=== INPUT MATERIAL ===
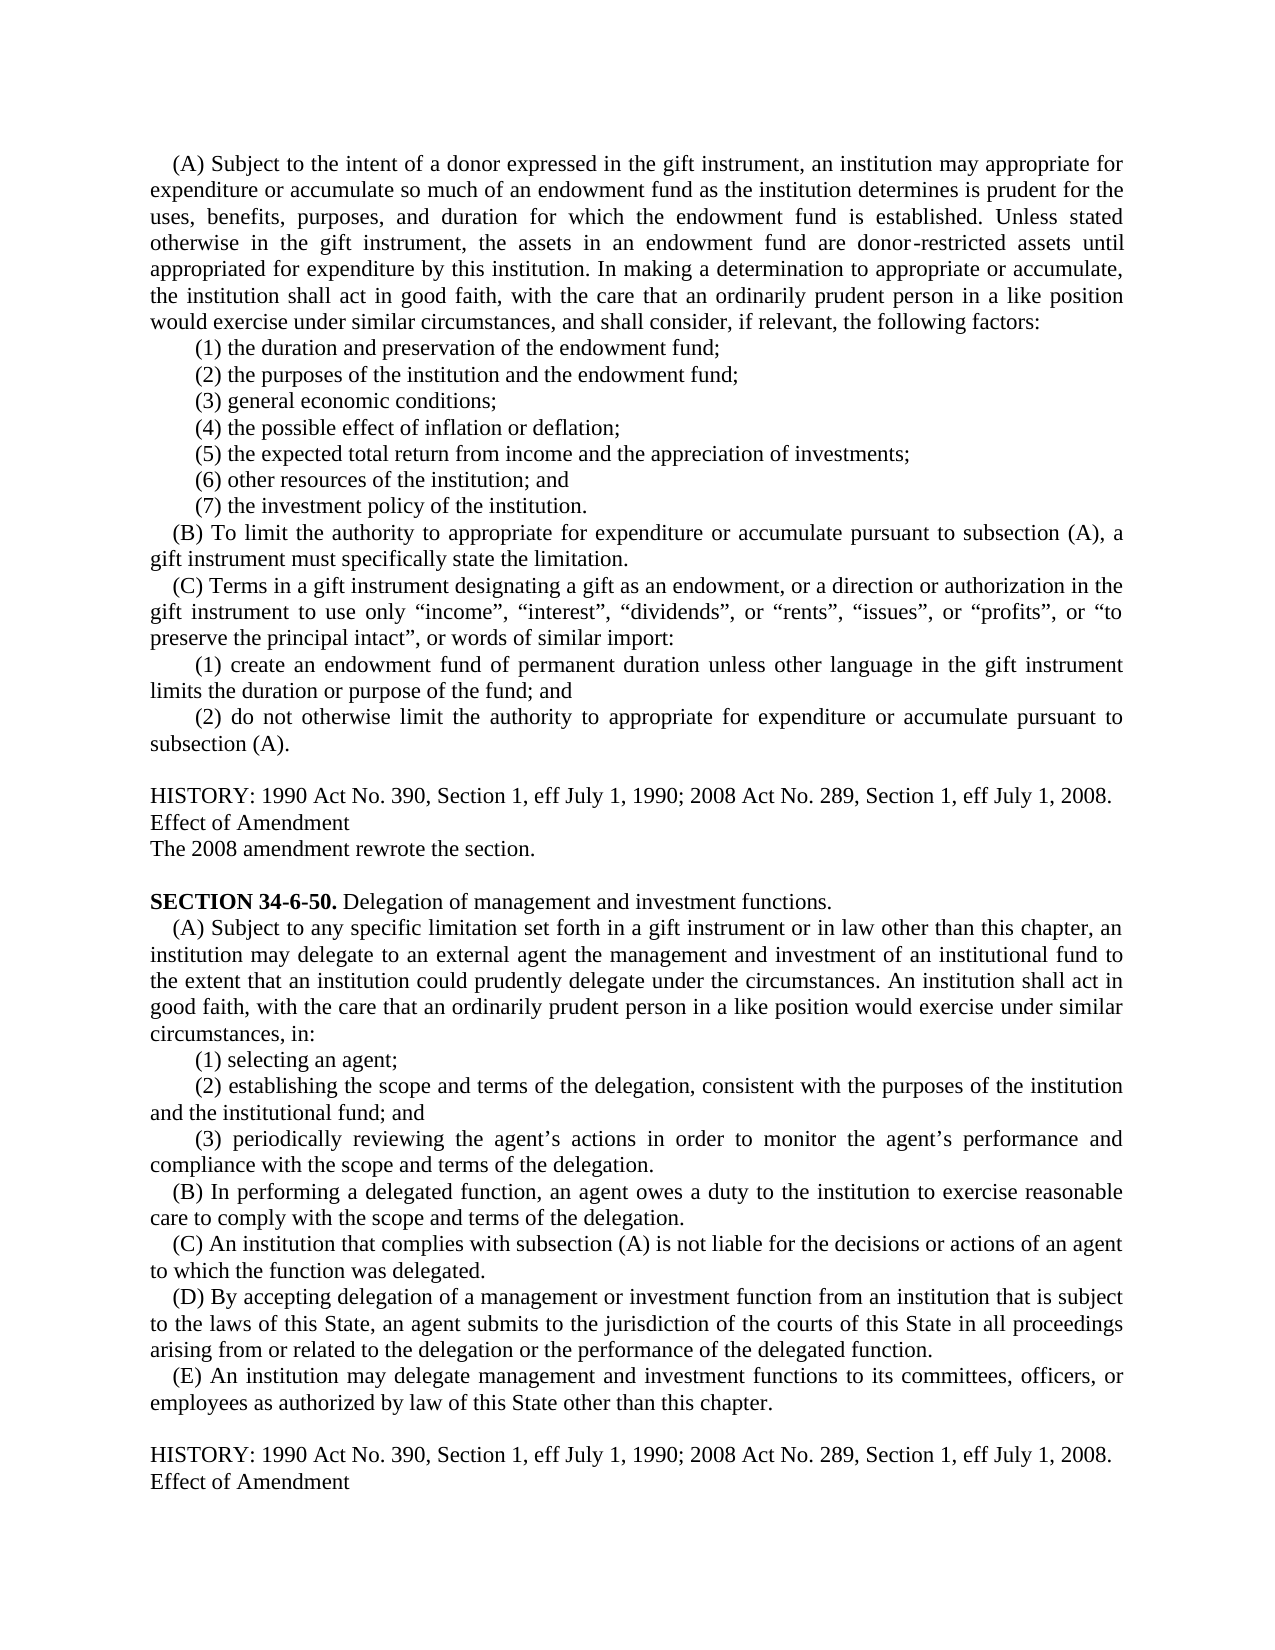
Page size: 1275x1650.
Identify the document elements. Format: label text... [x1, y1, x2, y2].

text (4) the possible effect of inflation or deflation; [150, 413, 1125, 440]
text HISTORY: 1990 Act No. 390, Section 1, eff July 1, 1990; 2008 Act No. 289, Section 1, eff July 1, 2008. [150, 1441, 1125, 1468]
text (A) Subject to the intent of a donor expressed in the gift instrument, an institution may appropriate for expenditure or accumulate so much of an endowment fund as the institution determines is prudent for the uses, benefits, purposes, and duration for which the endowment fund is established. Unless stated otherwise in the gift instrument, the assets in an endowment fund are donor-restricted assets until appropriated for expenditure by this institution. In making a determination to appropriate or accumulate, the institution shall act in good faith, with the care that an ordinarily prudent person in a like position would exercise under similar circumstances, and shall consider, if relevant, the following factors: [150, 150, 1125, 334]
text (C) An institution that complies with subsection (A) is not liable for the decisions or actions of an agent to which the function was delegated. [150, 1231, 1125, 1283]
text (1) the duration and preservation of the endowment fund; [150, 334, 1125, 361]
text (5) the expected total return from income and the appreciation of investments; [150, 440, 1125, 466]
text Effect of Amendment [150, 1468, 1125, 1494]
text (B) To limit the authority to appropriate for expenditure or accumulate pursuant to subsection (A), a gift instrument must specifically state the limitation. [150, 519, 1125, 572]
text (C) Terms in a gift instrument designating a gift as an endowment, or a direction or authorization in the gift instrument to use only “income”, “interest”, “dividends”, or “rents”, “issues”, or “profits”, or “to preserve the principal intact”, or words of similar import: [150, 572, 1125, 651]
text (3) periodically reviewing the agent’s actions in order to monitor the agent’s performance and compliance with the scope and terms of the delegation. [150, 1125, 1125, 1178]
text (6) other resources of the institution; and [150, 466, 1125, 493]
text (2) do not otherwise limit the authority to appropriate for expenditure or accumulate pursuant to subsection (A). [150, 703, 1125, 756]
text (2) establishing the scope and terms of the delegation, consistent with the purposes of the institution and the institutional fund; and [150, 1072, 1125, 1125]
text (3) general economic conditions; [150, 387, 1125, 413]
text (E) An institution may delegate management and investment functions to its committees, officers, or employees as authorized by law of this State other than this chapter. [150, 1362, 1125, 1415]
text HISTORY: 1990 Act No. 390, Section 1, eff July 1, 1990; 2008 Act No. 289, Section 1, eff July 1, 2008. [150, 782, 1125, 809]
text (1) create an endowment fund of permanent duration unless other language in the gift instrument limits the duration or purpose of the fund; and [150, 651, 1125, 703]
text (1) selecting an agent; [150, 1046, 1125, 1072]
text (A) Subject to any specific limitation set forth in a gift instrument or in law other than this chapter, an institution may delegate to an external agent the management and investment of an institutional fund to the extent that an institution could prudently delegate under the circumstances. An institution shall act in good faith, with the care that an ordinarily prudent person in a like position would exercise under similar circumstances, in: [150, 914, 1125, 1046]
text (B) In performing a delegated function, an agent owes a duty to the institution to exercise reasonable care to comply with the scope and terms of the delegation. [150, 1178, 1125, 1231]
text (D) By accepting delegation of a management or investment function from an institution that is subject to the laws of this State, an agent submits to the jurisdiction of the courts of this State in all proceedings arising from or related to the delegation or the performance of the delegated function. [150, 1283, 1125, 1362]
text (2) the purposes of the institution and the endowment fund; [150, 361, 1125, 387]
text Effect of Amendment [150, 809, 1125, 835]
text The 2008 amendment rewrote the section. [150, 835, 1125, 862]
text (7) the investment policy of the institution. [150, 493, 1125, 519]
text SECTION 34-6-50. Delegation of management and investment functions. [150, 888, 1125, 914]
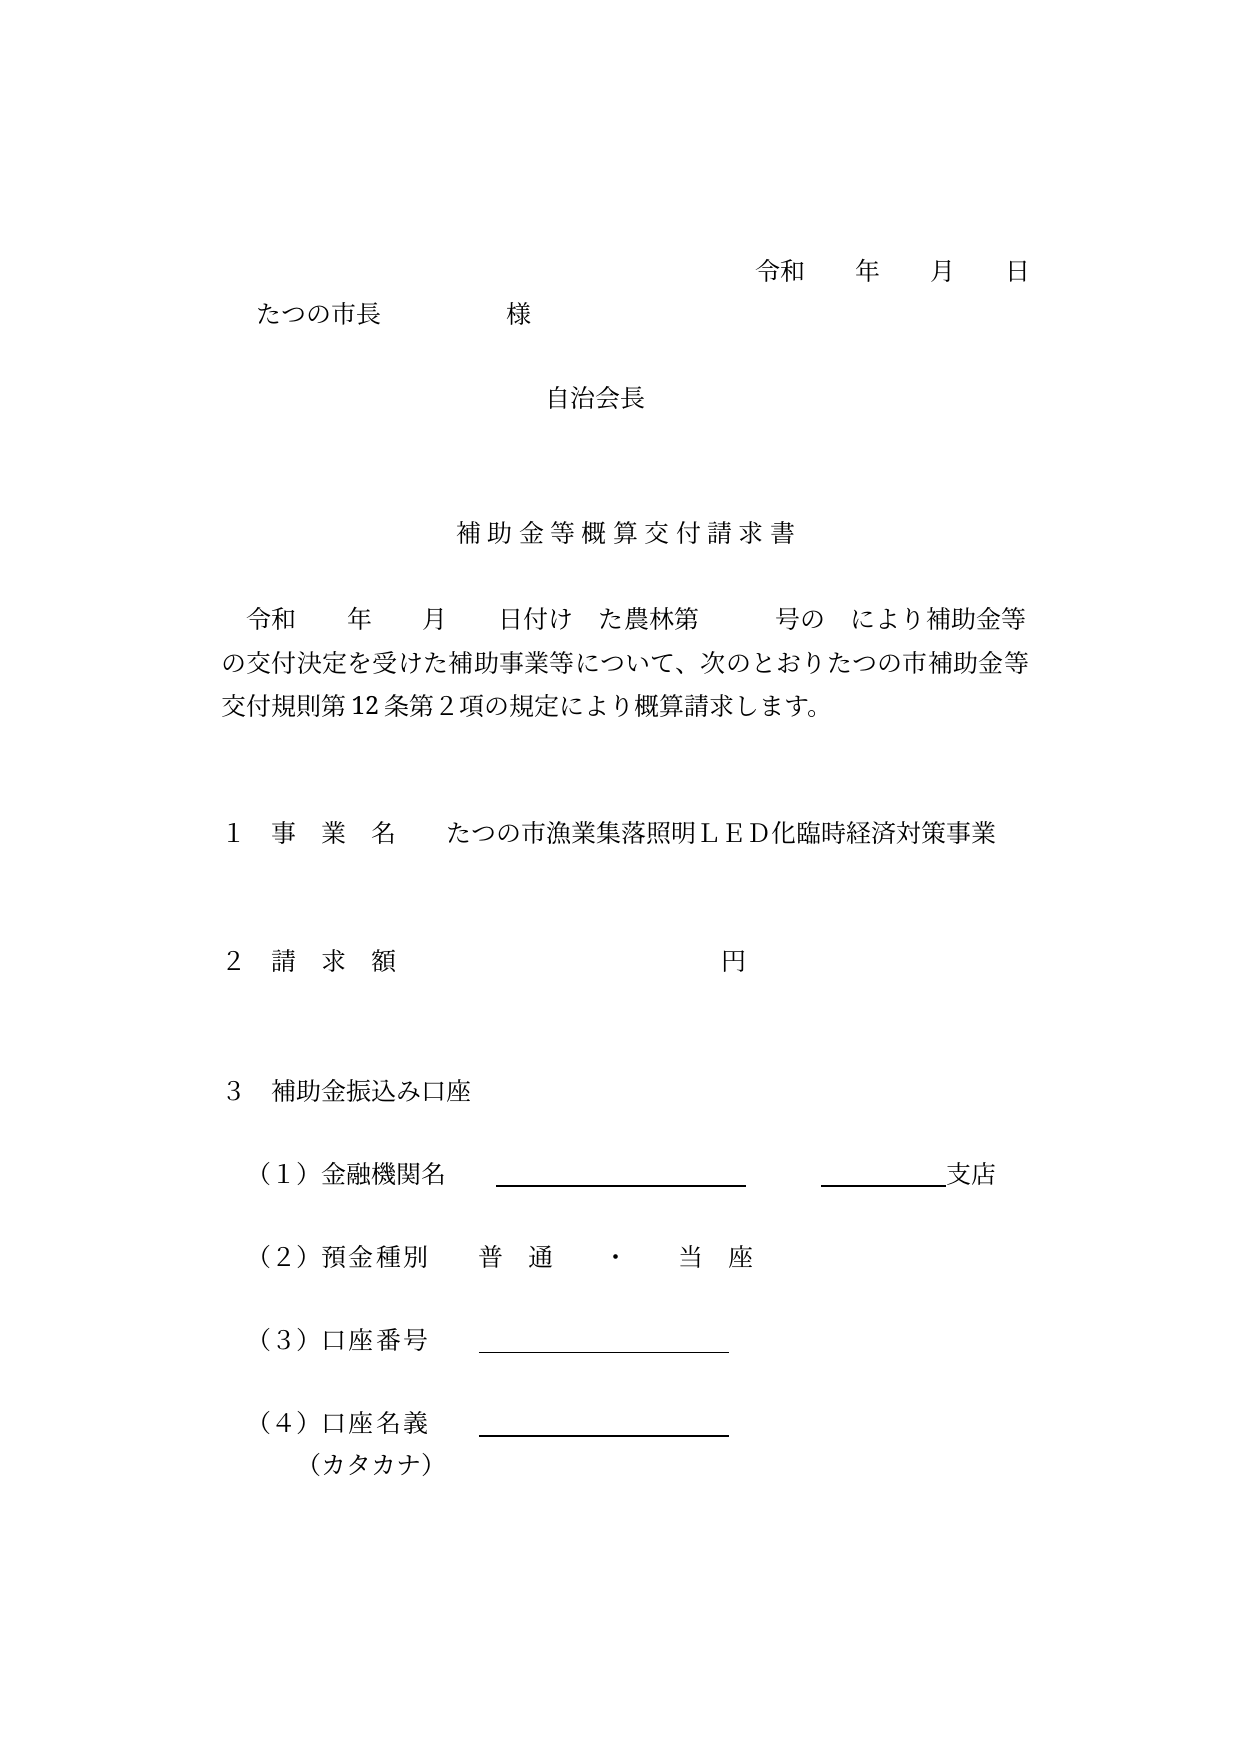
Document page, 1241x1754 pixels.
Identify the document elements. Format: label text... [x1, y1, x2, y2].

table_header 令和 年 月 日 たつの市長 様 自治会長 印 補 助 金 等 概 算 交 付 請 求 書補助金等交付請求書 令和 年 月 日付け た農林第 号の により補助金等の交付決定を受けた補助事業等について、次のとおりたつの市補助金等交付規則第12条第２項の規定により概算請求します。 １ 事 業 名 たつの市漁業集落照明ＬＥＤ化臨時経済対策事業 ２ 請 求 額 円 ３ 補助金振込み口座 （１）金融機関名 支店 （２）預金種別 普 通 ・ 当 座 （３）口座番号 （４）口座名義 （カタカナ） [210, 227, 1041, 1518]
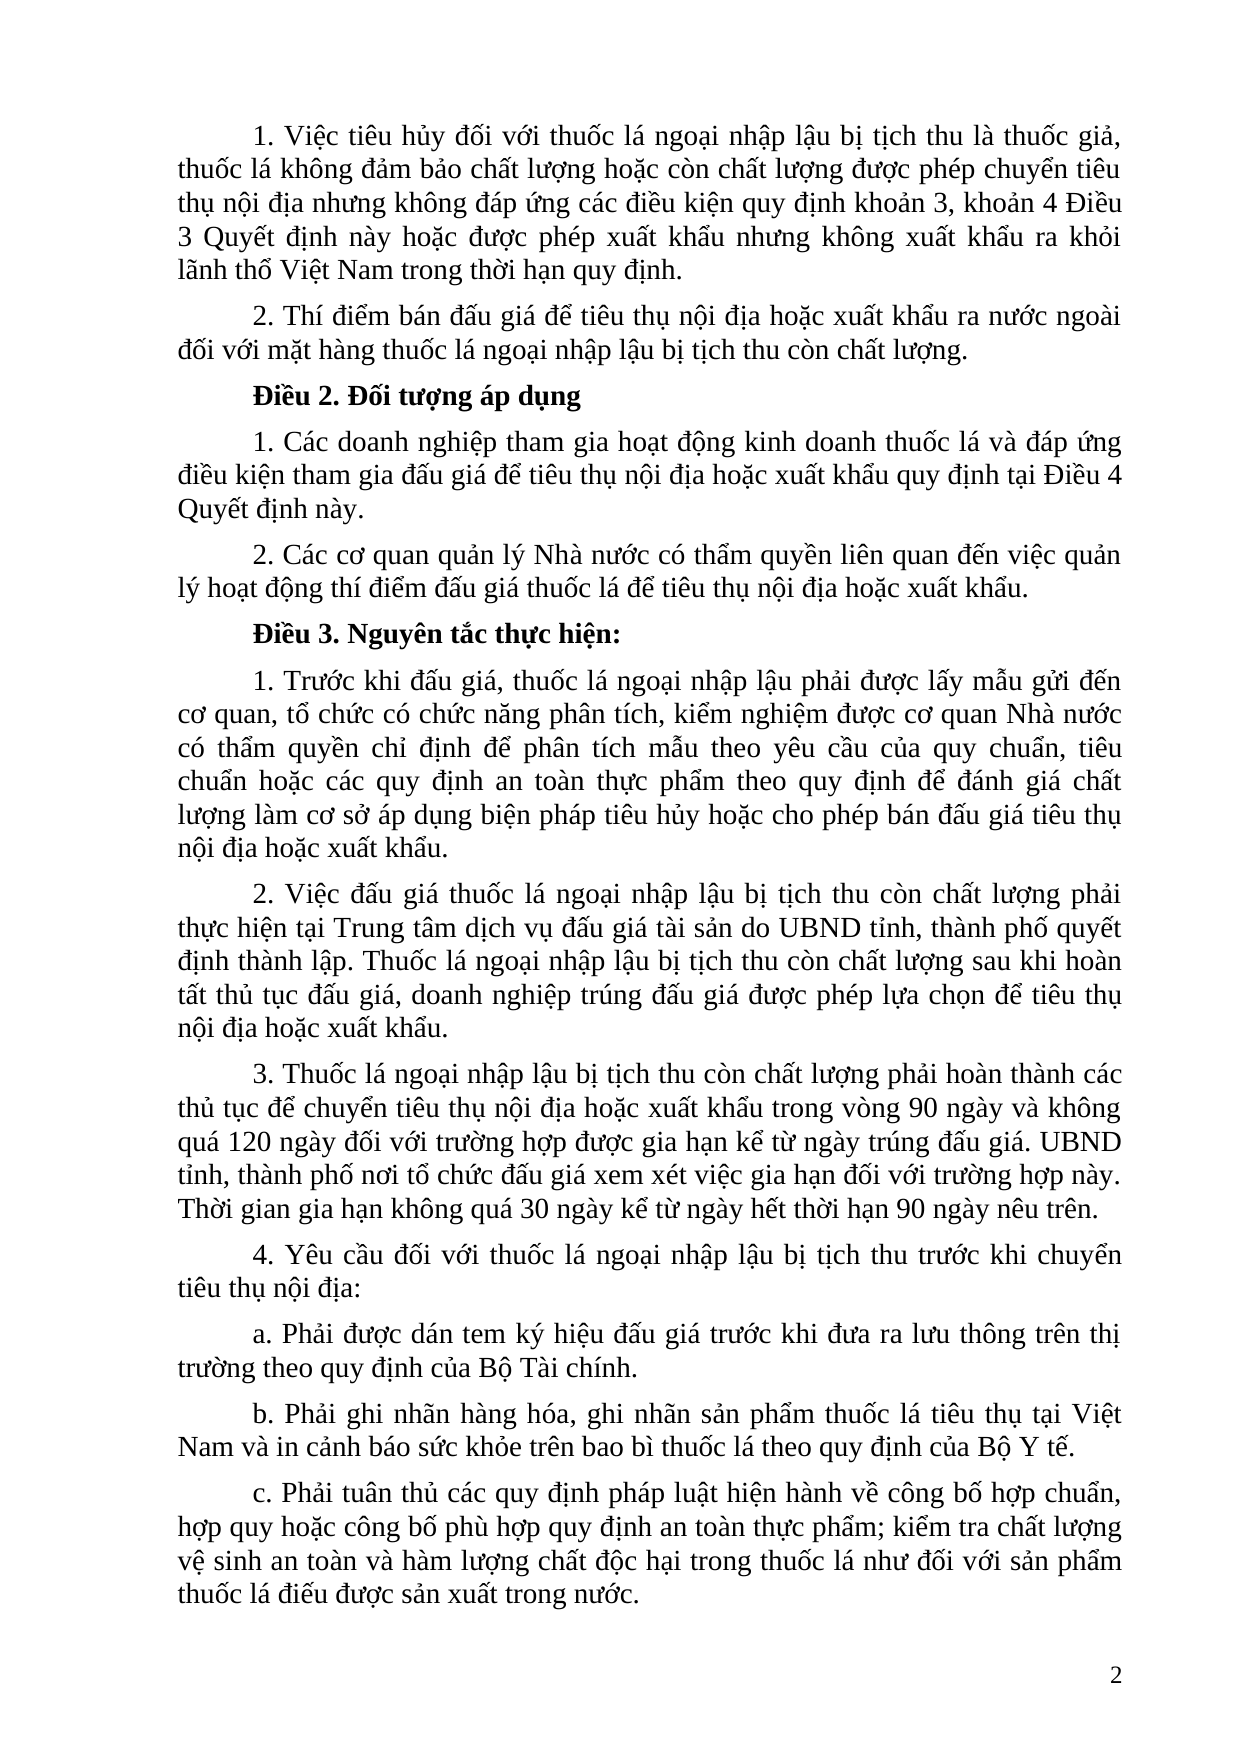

=== ACTION ITEM ===
Which lines in the data hold the string "scope"? Copy each of them.

=== TASK ANSWER ===
text (3) periodically reviewing the agent’s actions in order to monitor the agent’s performance and compliance with the scope and terms of the delegation. [150, 1125, 1125, 1178]
text (2) establishing the scope and terms of the delegation, consistent with the purposes of the institution and the institutional fund; and [150, 1072, 1125, 1125]
text (B) In performing a delegated function, an agent owes a duty to the institution to exercise reasonable care to comply with the scope and terms of the delegation. [150, 1178, 1125, 1231]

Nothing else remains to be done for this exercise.